In summary, oral administration of metformin offers a protective effect against lipogenesis in the white adipose tissue of an obese mice model induced by a low-carbohydrate high-fat diet and improves glucose and lipid metabolism as a consequence of a decrease in the expression of lipogenic genes, which appear to be critical regulators of metabolic homeostasis. These effects were associated with beneficial regulation of reduced body, food intake, adipocyte diameter and total cholesterol. These results support the hypothesis of the use of metformin as a novel therapeutic agent for the prevention and treatment of obesity-related disorders. Future studies should be performed to evaluate complementary molecular mechanisms and interactions involved in the present findings.

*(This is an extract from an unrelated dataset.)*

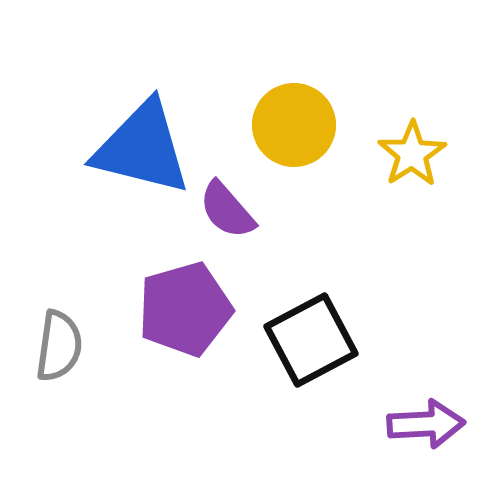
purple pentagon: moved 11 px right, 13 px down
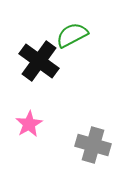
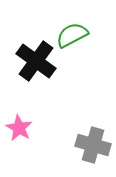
black cross: moved 3 px left
pink star: moved 10 px left, 4 px down; rotated 12 degrees counterclockwise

This study also has potential limitations. The current study used Swiss mice as an animal model of obesity induced by low-carbohydrate/high-fat diet, which have metabolic and physiological differences that may have distinct effects that differ from how humans would present.

Conclusion

In conclusion, the present study indicates that oral treatment with metformin in Swiss mice induces important alterations in the adipose tissue, evidenced by the decreased diameter of the adipocytes, overall adiposity, body weight and food consumption, which might be a consequence of the decreased expression of lipogenic genes.